At times, I'm just researching blindly or on a short near term focus with no long term strategy. For example I might be able to build the Paladin but for one tech, but I dont know what that tech is. Im playing the original dreadlords without any of the expansion packs. ALso sometimes when I custom build the ships, Im building totally useless ships though they have weapons on them, its not reflected in the gameplay. Is there something Im missing here?
The built in ships are pretty useless. Just build the best ship that you can at the moment.
As far as long term strategy it is good to have one. The Spin Control Center requires Total Majesty which is at the end of the Diplomancy branch of the tech tree. There are strategic advantages to gaining a diplomatic advantage over the AI. For one it allows you to get a better deal when tech trading with the AI. I usually make the Diplomancy branch an early priorty and then use the diplomatic advantage thus gained to acquire pretty much all the other techs via trade with the AI. So I quickly rush up the diplomatic branch, build the Spin Control Center to protect me from attack and then take on the AI at my leisure.

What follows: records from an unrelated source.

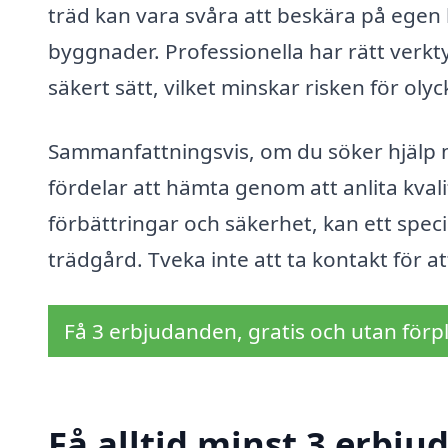
träd kan vara svåra att beskära på egen h
byggnader. Professionella har rätt verkty
säkert sätt, vilket minskar risken för oly
Sammanfattningsvis, om du söker hjälp 
fördelar att hämta genom att anlita kvalif
förbättringar och säkerhet, kan ett specia
trädgård. Tveka inte att ta kontakt för at
Få 3 erbjudanden, gratis och utan förpl
Få alltid minst 3 erbju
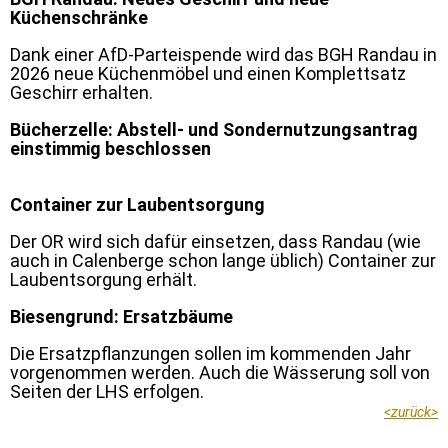
Küchenschränke
D
ank einer AfD-Parteispende wird das BGH Randau in
2026 neue Küchenmöbel und einen Komplettsatz
Geschirr erhalten.
Bücherzelle: Abstell- und Sondernutzungsantrag
einstimmig beschlossen
Container zur Laubentsorgung
Der OR wird sich dafür einsetzen, dass Randau (wie
auch in Calenberge schon lange üblich) Container zur
Laubentsorgung erhält.
Biesengrund: Ersatzbäume
Die Ersatzpflanzungen sollen im kommenden Jahr
vorgenommen werden. Auch die Wässerung soll von
Seiten der LHS erfolgen.
<
zurück
>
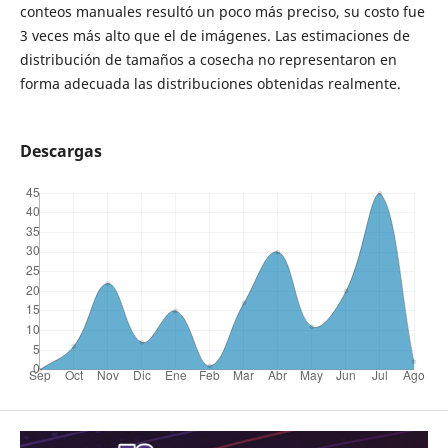
conteos manuales resultó un poco más preciso, su costo fue
3 veces más alto que el de imágenes. Las estimaciones de
distribución de tamaños a cosecha no representaron en
forma adecuada las distribuciones obtenidas realmente.
Descargas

Not quite sure what you mean by "I'm building totally useless ships though they have weapons on them, its not reflected in the gameplay". Perhaps it's that your opponents have strong defenses mounted for your particular weapons branch. Each of the three weapons types (beam, gun, missile) has associated defenses. If you have beams and your opponents have strong beam defense your weapons may be useless. If this is the case you can either continue down the same beam path and build ships with stronger beam weapons that overwhelm your opponents defenses or you can switch over to a different weapon type for which your opponent has no defense. But again I'm not exactly sure what you mean by "useless ships" and "not reflected in the gameplay".
I've never had a from-scratch warship that showed weapons in the Shipyard not have those weapons when an instance came out of a Starport.
Actually the ships always work as designed in the shipyard but they don't always "look" like the ship you designed in the shipyard. This can happen when you reuse ship names from one game to the next. For example if you created a Fighter I in a previous game then if you create a different Fighter I in the current game it *may* end up looking like the old design even though in fact it will have all currently designed attack, defense, speed and range values. The reason for this is that the GalCiv2/Ships directory (and GalCiv2/Metaverse/Ships directory if a metaverse game) contain the old designed ship files. To avoid this just delete the contents of these tow directories between games.